La dichiarazione finale, infatti, sottoscritta da tutti i Paesi partecipanti ad esclusione dell’ Iran – noto antagonista dell’Arabia Saudita –  avrebbe indicato un chiaro schieramento della Turchia a favore del fronte islamico con i cui obiettivi e strategie Ankara si troverebbe allineata  rivelando ancora una volta una inconciliabilità di fondo della politica estera voluta dalla sua dirigenza con i fondamenti dell’azione internazionale perseguita dall’U.E. e assunti  a contenuto della PESC.

E’ chiaro ora come con Erdogan la Turchia abbia intrapreso un perplesso corso di deriva islamica, causa indubbiamente di divisioni interne e di tensioni che, peraltro, venendo accentuate da una gestione dispotica del potere in disprezzo delle libertà civiche, non mancherebbero di suscitare una condizione di diffusa instabilità di cui l’Europa non potrebbe non tenere conto nel suo collegamento con questo Paese.

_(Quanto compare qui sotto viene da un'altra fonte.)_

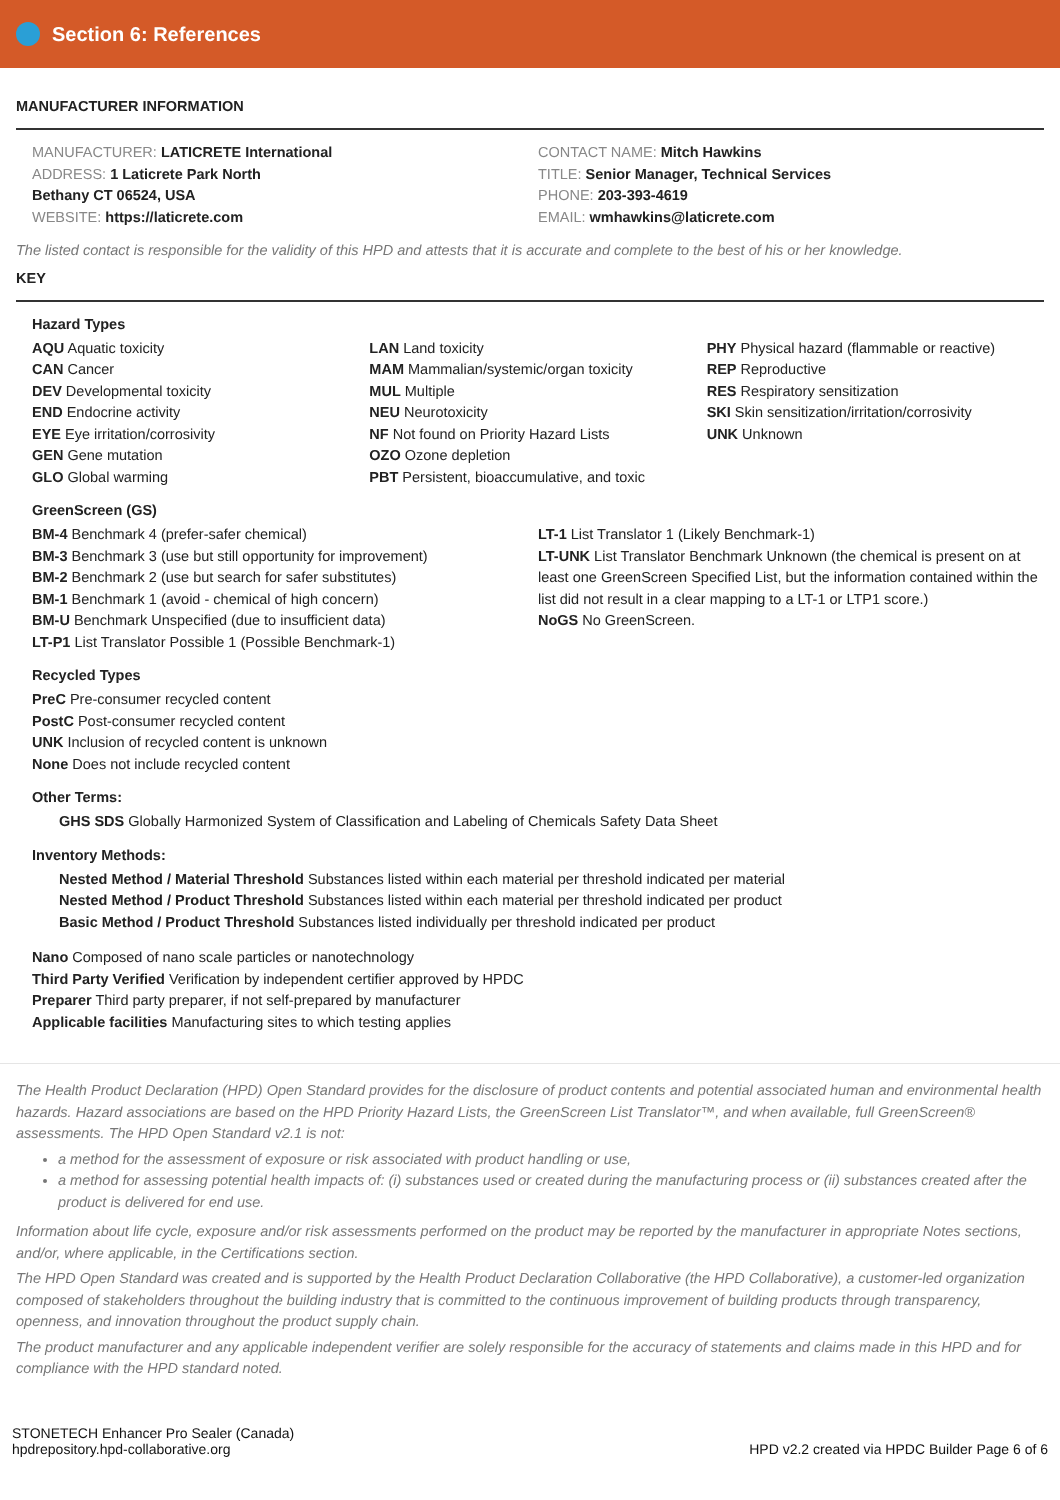Section 6: References
MANUFACTURER INFORMATION
MANUFACTURER: LATICRETE International
ADDRESS: 1 Laticrete Park North
Bethany CT 06524, USA
WEBSITE: https://laticrete.com
CONTACT NAME: Mitch Hawkins
TITLE: Senior Manager, Technical Services
PHONE: 203-393-4619
EMAIL: wmhawkins@laticrete.com
The listed contact is responsible for the validity of this HPD and attests that it is accurate and complete to the best of his or her knowledge.
KEY
Hazard Types
AQU Aquatic toxicity
CAN Cancer
DEV Developmental toxicity
END Endocrine activity
EYE Eye irritation/corrosivity
GEN Gene mutation
GLO Global warming
LAN Land toxicity
MAM Mammalian/systemic/organ toxicity
MUL Multiple
NEU Neurotoxicity
NF Not found on Priority Hazard Lists
OZO Ozone depletion
PBT Persistent, bioaccumulative, and toxic
PHY Physical hazard (flammable or reactive)
REP Reproductive
RES Respiratory sensitization
SKI Skin sensitization/irritation/corrosivity
UNK Unknown
GreenScreen (GS)
BM-4 Benchmark 4 (prefer-safer chemical)
BM-3 Benchmark 3 (use but still opportunity for improvement)
BM-2 Benchmark 2 (use but search for safer substitutes)
BM-1 Benchmark 1 (avoid - chemical of high concern)
BM-U Benchmark Unspecified (due to insufficient data)
LT-P1 List Translator Possible 1 (Possible Benchmark-1)
LT-1 List Translator 1 (Likely Benchmark-1)
LT-UNK List Translator Benchmark Unknown (the chemical is present on at least one GreenScreen Specified List, but the information contained within the list did not result in a clear mapping to a LT-1 or LTP1 score.)
NoGS No GreenScreen.
Recycled Types
PreC Pre-consumer recycled content
PostC Post-consumer recycled content
UNK Inclusion of recycled content is unknown
None Does not include recycled content
Other Terms:
GHS SDS Globally Harmonized System of Classification and Labeling of Chemicals Safety Data Sheet
Inventory Methods:
Nested Method / Material Threshold Substances listed within each material per threshold indicated per material
Nested Method / Product Threshold Substances listed within each material per threshold indicated per product
Basic Method / Product Threshold Substances listed individually per threshold indicated per product
Nano Composed of nano scale particles or nanotechnology
Third Party Verified Verification by independent certifier approved by HPDC
Preparer Third party preparer, if not self-prepared by manufacturer
Applicable facilities Manufacturing sites to which testing applies
The Health Product Declaration (HPD) Open Standard provides for the disclosure of product contents and potential associated human and environmental health hazards. Hazard associations are based on the HPD Priority Hazard Lists, the GreenScreen List Translator™, and when available, full GreenScreen® assessments. The HPD Open Standard v2.1 is not:
a method for the assessment of exposure or risk associated with product handling or use,
a method for assessing potential health impacts of: (i) substances used or created during the manufacturing process or (ii) substances created after the product is delivered for end use.
Information about life cycle, exposure and/or risk assessments performed on the product may be reported by the manufacturer in appropriate Notes sections, and/or, where applicable, in the Certifications section.
The HPD Open Standard was created and is supported by the Health Product Declaration Collaborative (the HPD Collaborative), a customer-led organization composed of stakeholders throughout the building industry that is committed to the continuous improvement of building products through transparency, openness, and innovation throughout the product supply chain.
The product manufacturer and any applicable independent verifier are solely responsible for the accuracy of statements and claims made in this HPD and for compliance with the HPD standard noted.
STONETECH Enhancer Pro Sealer (Canada)
hpdrepository.hpd-collaborative.org
HPD v2.2 created via HPDC Builder Page 6 of 6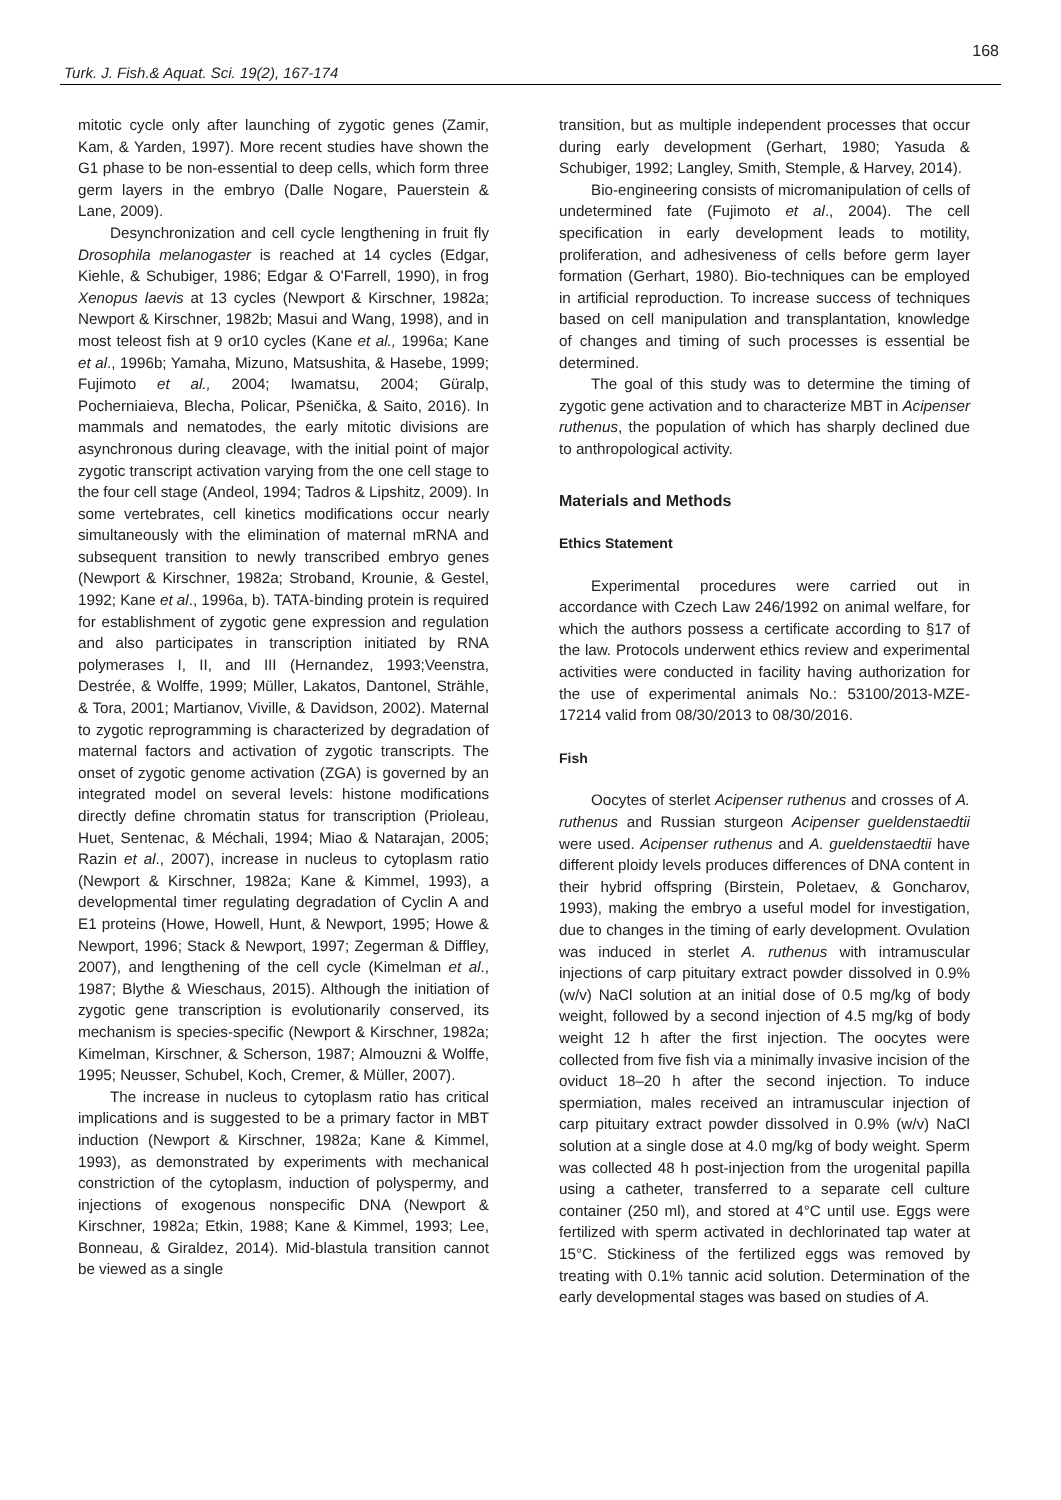Turk. J. Fish.& Aquat. Sci. 19(2), 167-174
168
mitotic cycle only after launching of zygotic genes (Zamir, Kam, & Yarden, 1997). More recent studies have shown the G1 phase to be non-essential to deep cells, which form three germ layers in the embryo (Dalle Nogare, Pauerstein & Lane, 2009).
Desynchronization and cell cycle lengthening in fruit fly Drosophila melanogaster is reached at 14 cycles (Edgar, Kiehle, & Schubiger, 1986; Edgar & O'Farrell, 1990), in frog Xenopus laevis at 13 cycles (Newport & Kirschner, 1982a; Newport & Kirschner, 1982b; Masui and Wang, 1998), and in most teleost fish at 9 or10 cycles (Kane et al., 1996a; Kane et al., 1996b; Yamaha, Mizuno, Matsushita, & Hasebe, 1999; Fujimoto et al., 2004; Iwamatsu, 2004; Güralp, Pocherniaieva, Blecha, Policar, Pšenička, & Saito, 2016). In mammals and nematodes, the early mitotic divisions are asynchronous during cleavage, with the initial point of major zygotic transcript activation varying from the one cell stage to the four cell stage (Andeol, 1994; Tadros & Lipshitz, 2009). In some vertebrates, cell kinetics modifications occur nearly simultaneously with the elimination of maternal mRNA and subsequent transition to newly transcribed embryo genes (Newport & Kirschner, 1982a; Stroband, Krounie, & Gestel, 1992; Kane et al., 1996a, b). TATA-binding protein is required for establishment of zygotic gene expression and regulation and also participates in transcription initiated by RNA polymerases I, II, and III (Hernandez, 1993;Veenstra, Destrée, & Wolffe, 1999; Müller, Lakatos, Dantonel, Strähle, & Tora, 2001; Martianov, Viville, & Davidson, 2002). Maternal to zygotic reprogramming is characterized by degradation of maternal factors and activation of zygotic transcripts. The onset of zygotic genome activation (ZGA) is governed by an integrated model on several levels: histone modifications directly define chromatin status for transcription (Prioleau, Huet, Sentenac, & Méchali, 1994; Miao & Natarajan, 2005; Razin et al., 2007), increase in nucleus to cytoplasm ratio (Newport & Kirschner, 1982a; Kane & Kimmel, 1993), a developmental timer regulating degradation of Cyclin A and E1 proteins (Howe, Howell, Hunt, & Newport, 1995; Howe & Newport, 1996; Stack & Newport, 1997; Zegerman & Diffley, 2007), and lengthening of the cell cycle (Kimelman et al., 1987; Blythe & Wieschaus, 2015). Although the initiation of zygotic gene transcription is evolutionarily conserved, its mechanism is species-specific (Newport & Kirschner, 1982a; Kimelman, Kirschner, & Scherson, 1987; Almouzni & Wolffe, 1995; Neusser, Schubel, Koch, Cremer, & Müller, 2007).
The increase in nucleus to cytoplasm ratio has critical implications and is suggested to be a primary factor in MBT induction (Newport & Kirschner, 1982a; Kane & Kimmel, 1993), as demonstrated by experiments with mechanical constriction of the cytoplasm, induction of polyspermy, and injections of exogenous nonspecific DNA (Newport & Kirschner, 1982a; Etkin, 1988; Kane & Kimmel, 1993; Lee, Bonneau, & Giraldez, 2014). Mid-blastula transition cannot be viewed as a single
transition, but as multiple independent processes that occur during early development (Gerhart, 1980; Yasuda & Schubiger, 1992; Langley, Smith, Stemple, & Harvey, 2014).
Bio-engineering consists of micromanipulation of cells of undetermined fate (Fujimoto et al., 2004). The cell specification in early development leads to motility, proliferation, and adhesiveness of cells before germ layer formation (Gerhart, 1980). Bio-techniques can be employed in artificial reproduction. To increase success of techniques based on cell manipulation and transplantation, knowledge of changes and timing of such processes is essential be determined.
The goal of this study was to determine the timing of zygotic gene activation and to characterize MBT in Acipenser ruthenus, the population of which has sharply declined due to anthropological activity.
Materials and Methods
Ethics Statement
Experimental procedures were carried out in accordance with Czech Law 246/1992 on animal welfare, for which the authors possess a certificate according to §17 of the law. Protocols underwent ethics review and experimental activities were conducted in facility having authorization for the use of experimental animals No.: 53100/2013-MZE-17214 valid from 08/30/2013 to 08/30/2016.
Fish
Oocytes of sterlet Acipenser ruthenus and crosses of A. ruthenus and Russian sturgeon Acipenser gueldenstaedtii were used. Acipenser ruthenus and A. gueldenstaedtii have different ploidy levels produces differences of DNA content in their hybrid offspring (Birstein, Poletaev, & Goncharov, 1993), making the embryo a useful model for investigation, due to changes in the timing of early development. Ovulation was induced in sterlet A. ruthenus with intramuscular injections of carp pituitary extract powder dissolved in 0.9% (w/v) NaCl solution at an initial dose of 0.5 mg/kg of body weight, followed by a second injection of 4.5 mg/kg of body weight 12 h after the first injection. The oocytes were collected from five fish via a minimally invasive incision of the oviduct 18–20 h after the second injection. To induce spermiation, males received an intramuscular injection of carp pituitary extract powder dissolved in 0.9% (w/v) NaCl solution at a single dose at 4.0 mg/kg of body weight. Sperm was collected 48 h post-injection from the urogenital papilla using a catheter, transferred to a separate cell culture container (250 ml), and stored at 4°C until use. Eggs were fertilized with sperm activated in dechlorinated tap water at 15°C. Stickiness of the fertilized eggs was removed by treating with 0.1% tannic acid solution. Determination of the early developmental stages was based on studies of A.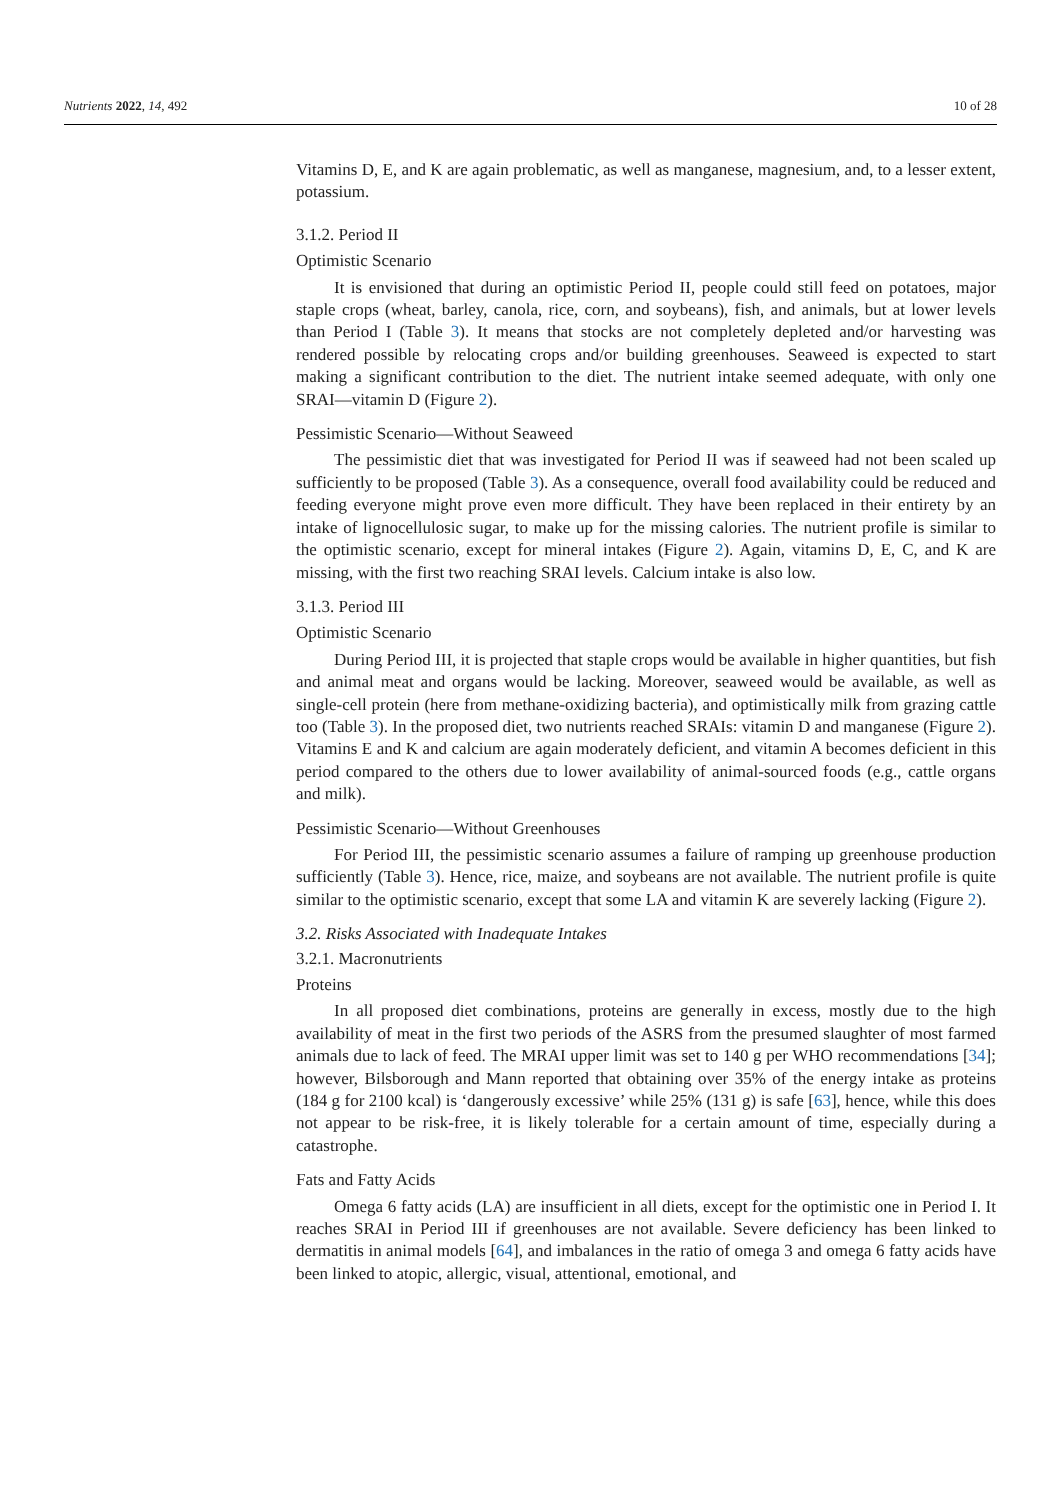Nutrients 2022, 14, 492 10 of 28
Vitamins D, E, and K are again problematic, as well as manganese, magnesium, and, to a lesser extent, potassium.
3.1.2. Period II
Optimistic Scenario
It is envisioned that during an optimistic Period II, people could still feed on potatoes, major staple crops (wheat, barley, canola, rice, corn, and soybeans), fish, and animals, but at lower levels than Period I (Table 3). It means that stocks are not completely depleted and/or harvesting was rendered possible by relocating crops and/or building greenhouses. Seaweed is expected to start making a significant contribution to the diet. The nutrient intake seemed adequate, with only one SRAI—vitamin D (Figure 2).
Pessimistic Scenario—Without Seaweed
The pessimistic diet that was investigated for Period II was if seaweed had not been scaled up sufficiently to be proposed (Table 3). As a consequence, overall food availability could be reduced and feeding everyone might prove even more difficult. They have been replaced in their entirety by an intake of lignocellulosic sugar, to make up for the missing calories. The nutrient profile is similar to the optimistic scenario, except for mineral intakes (Figure 2). Again, vitamins D, E, C, and K are missing, with the first two reaching SRAI levels. Calcium intake is also low.
3.1.3. Period III
Optimistic Scenario
During Period III, it is projected that staple crops would be available in higher quantities, but fish and animal meat and organs would be lacking. Moreover, seaweed would be available, as well as single-cell protein (here from methane-oxidizing bacteria), and optimistically milk from grazing cattle too (Table 3). In the proposed diet, two nutrients reached SRAIs: vitamin D and manganese (Figure 2). Vitamins E and K and calcium are again moderately deficient, and vitamin A becomes deficient in this period compared to the others due to lower availability of animal-sourced foods (e.g., cattle organs and milk).
Pessimistic Scenario—Without Greenhouses
For Period III, the pessimistic scenario assumes a failure of ramping up greenhouse production sufficiently (Table 3). Hence, rice, maize, and soybeans are not available. The nutrient profile is quite similar to the optimistic scenario, except that some LA and vitamin K are severely lacking (Figure 2).
3.2. Risks Associated with Inadequate Intakes
3.2.1. Macronutrients
Proteins
In all proposed diet combinations, proteins are generally in excess, mostly due to the high availability of meat in the first two periods of the ASRS from the presumed slaughter of most farmed animals due to lack of feed. The MRAI upper limit was set to 140 g per WHO recommendations [34]; however, Bilsborough and Mann reported that obtaining over 35% of the energy intake as proteins (184 g for 2100 kcal) is ‘dangerously excessive’ while 25% (131 g) is safe [63], hence, while this does not appear to be risk-free, it is likely tolerable for a certain amount of time, especially during a catastrophe.
Fats and Fatty Acids
Omega 6 fatty acids (LA) are insufficient in all diets, except for the optimistic one in Period I. It reaches SRAI in Period III if greenhouses are not available. Severe deficiency has been linked to dermatitis in animal models [64], and imbalances in the ratio of omega 3 and omega 6 fatty acids have been linked to atopic, allergic, visual, attentional, emotional, and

Tempi, dunque, ancora non maturi per un ingresso di Ankara nell’U.E.. Certamente si dovrà continuare sulla strada della cooperazione. Ma questa andrà più opportunamente “tarata” sulla base del comportamento che la dirigenza turca vorrà mantenere nel rispetto dei valori occidentali. E a tal fine, banco di prova potranno  proprio essere le iniziative che la Turchia assumerà a fronte dei principali nodi di politica internazionale nell’ambito dell’ Organizzazione di Cooperazione Islamica, organismo  di cui Ankara ha recentemente assunto la responsabilità della  Presidenza di turno.